Die Dimensionen verdeutlichen das Problem: ChatGPT hat schätzungsweise über 200 Millionen monatliche Nutzer. Würde das Modell bei jeder Interaktion neu trainiert, müsste OpenAI täglich Millionen von Trainingsläufen starten - technisch und wirtschaftlich unmöglich. Wir als Nutzer interagieren nur mit der fertigen “Inference”-Phase, wo das Modell Antworten generiert, aber nicht mehr lernt. Das wäre, als würde sich ein Buch jedes Mal neu schreiben, wenn jemand es liest.

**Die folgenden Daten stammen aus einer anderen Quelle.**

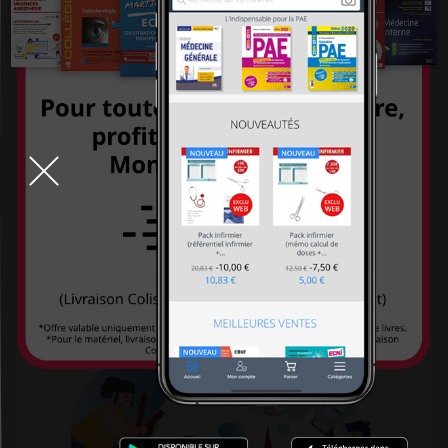
Docteur Toons
Routines d'échauffement: Fiches pratiques...
Doin
29,90 €
Dorling Kindersley
Dunod
Dupont médical
ECOLE DES LOISIRS EDITIONS
Ecole Polytechnique (editions)
Edan
Edilivre
Edimark santé
Ediscience
Editions 41
Editions CDP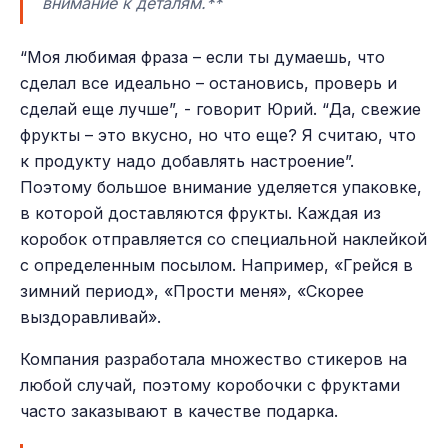
внимание к деталям.**
“Моя любимая фраза – если ты думаешь, что
сделал все идеально – остановись, проверь и
сделай еще лучше”, - говорит Юрий. “Да, свежие
фрукты – это вкусно, но что еще? Я считаю, что
к продукту надо добавлять настроение”.
Поэтому большое внимание уделяется упаковке,
в которой доставляются фрукты. Каждая из
коробок отправляется со специальной наклейкой
с определенным посылом. Например, «Грейся в
зимний период», «Прости меня», «Скорее
выздоравливай».
Компания разработала множество стикеров на
любой случай, поэтому коробочки с фруктами
часто заказывают в качестве подарка.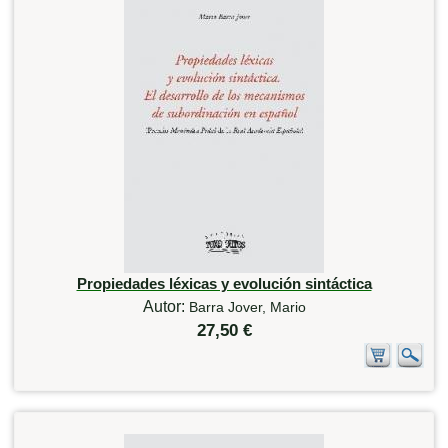
Propiedades léxicas y evolución sintáctica
Autor:
Barra Jover, Mario
27,50 €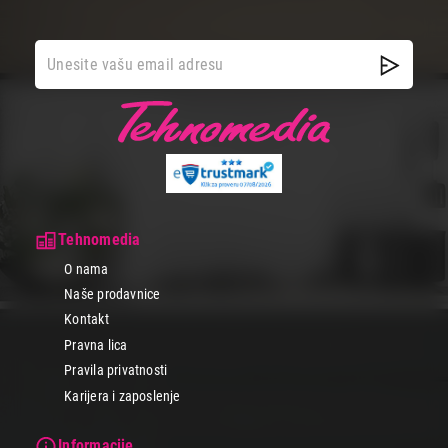
Tehnomedia
O nama
Naše prodavnice
Kontakt
Pravna lica
Pravila privatnosti
Karijera i zaposlenje
Informacije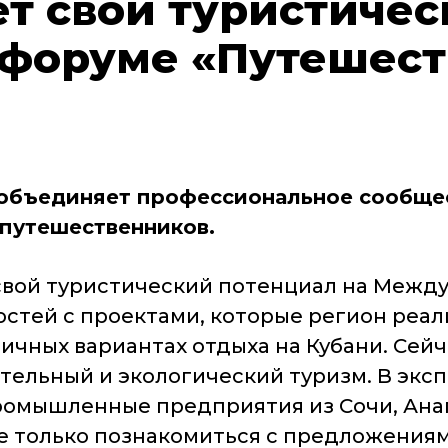
ет свой туристичес
оруме «Путешеств
н объединяет профессиональное сообще
 путешественников.
свой туристический потенциал на Межд
остей с проектами, которые регион реал
личных вариантах отдыха на Кубани. Сей
тельный и экологический туризм. В эксп
ромышленные предприятия из Сочи, Анап
 только познакомиться с предложениями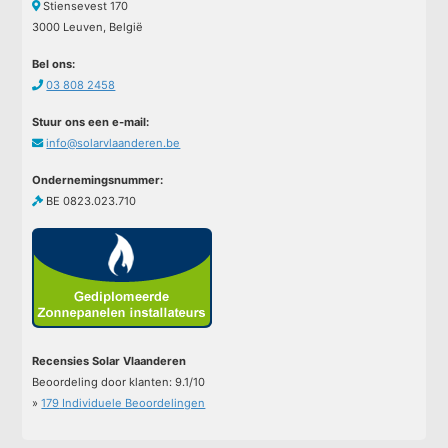
Stiensevest 170
3000 Leuven, België
Bel ons:
03 808 2458
Stuur ons een e-mail:
info@solarvlaanderen.be
Ondernemingsnummer:
BE 0823.023.710
Recensies Solar Vlaanderen
Beoordeling door klanten:
9.1
/
10
»
179
Individuele Beoordelingen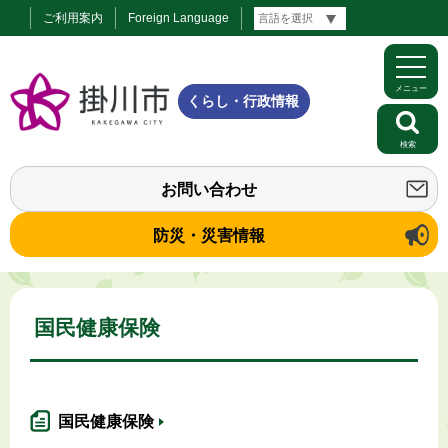
ご利用案内
Foreign Language
メニュー
くらし・行政情報
検索
お問い合わせ
防災・災害情報
国民健康保険
国民健康保険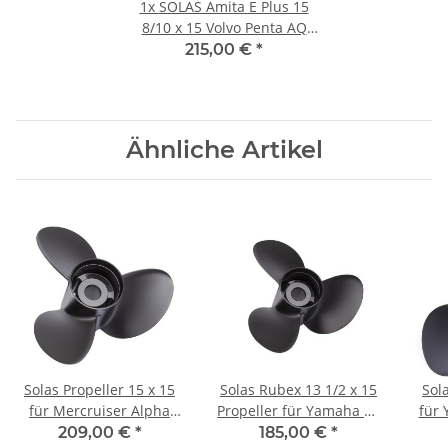
1x
SOLAS Amita E Plus 15
8/10 x 15 Volvo Penta AQ
lange Nabe 17 Zähnen
215,00 €
*
Aluminium
Ähnliche Artikel
Solas Propeller 15 x 15
Solas Rubex 13 1/2 x 15
Sol
für Mercruiser Alpha
Propeller für Yamaha 60
für 
One & Bravo 1 mit 15
70 75 80 90 100 PS 15
3 B
209,00 €
*
185,00 €
*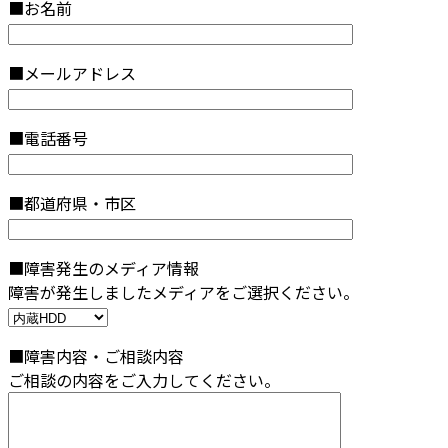
■お名前
■メールアドレス
■電話番号
■都道府県・市区
■障害発生のメディア情報
障害が発生しましたメディアをご選択ください。
■障害内容・ご相談内容
ご相談の内容をご入力してください。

Die Verwirrung mit dem Lernen entsteht durch verschiedene Ebenen, die oft vermischt werden:

Training mit Benutzungsdaten

Benutzungsdaten fließen durchaus in das Training neuer Modelle ein - aber mit einem Zeitversatz und die Firmen sind sehr intransparent darüber, wie genau die Benutzerdaten für das Training eingesetzt werden – sehr wahrscheinlich wird es im Bereich Reinforcement Learning with Human Feedback eingesetzt. Wenn OpenAI ein neues GPT-Modell trainiert, können daher durchaus Chat-Verläufe aus den letzten Monaten einbezogen werden. Das ist aber ein separater, aufwendiger Trainingsprozess für ein komplett neues Modell, nicht das “Mitlernen” während der Unterhaltung.

Memory

Das “Memory”-Feature von ChatGPT verstärkt diese Verwirrung zusätzlich. Wenn der Chatbot sich an frühere Gespräche “erinnert”, wirkt das wie Lernen. Technisch handelt es sich aber um eine separate Datenspeicherung - wichtige Informationen aus vergangenen Chats werden gespeichert und bei neuen Unterhaltungen wieder abgerufen. Die eigentlichen Parameter des Modells bleiben dabei unverändert, es ist eher wie ein digitales Notizbuch, das parallel zum Modell geführt wird.

In Context Learning

Und dann wäre dann auch noch “In Context Learning” (ICL) zu erwähnen. Das beschreibt die Fähigkeit von LLMS, während der Interaktion (Inference) mit einem Nutzer aus Informationen, die im Prompt enthalten sind (Kontext) temporär zu “lernen”. Dadurch kann es spezifische Aufgabenstellungen lösen, für die es nicht konkret trainiert wurde. Das beste Beispiel ist Übersetzung: Der Prompt ist: “Translate English to French: ‘hello’ -> ‘bonjour’, ‘goodbye’ -> ‘au revoir’, ‘thank you’ ->”. Und das Model reagiert mit: “merci”. Aber auch hier werden die Parameter des Models nicht geändert, also auch kein “Lernen” im technischen Sinne.

Online Learning

Fairerweise muss erwähnt werden: Es gibt durchaus ML-Systeme, die kontinuierlich lernen. “Online Learning” ist eine etablierte Technik, bei der Modelle ihre Parameter tatsächlich mit jeder neuen Dateneingabe anpassen. Netflix-Empfehlungen werden beispielsweise ständig verfeinert, basierend auf dem aktuellen Nutzerverhalten. Auch Betrugserkennung bei Kreditkarten funktioniert so - neue Betrugsmuster müssen sofort erkannt werden. Für Large Language Models wie ChatGPT ist diese Technik jedoch nicht praktikabel: Die schiere Größe und Komplexität würde jeden kontinuierlichen Lernprozess prohibitiv teuer und technisch instabil machen.

Fazit

Was mich bei meinem Workshop am meisten faszinierte: Wie schnell uns bewusst wurde, wie mehrdeutig unsere Sprache ist. “Lernen” bedeutet für Menschen etwas anderes als im Machine Learning Kontext. Diese Mehrdeutigkeit erschwert den Diskurs über Sprachmodelle erheblich.

Wie können wir technische Konzepte verständlicher erklären, ohne dabei wichtige Nuancen zu verlieren?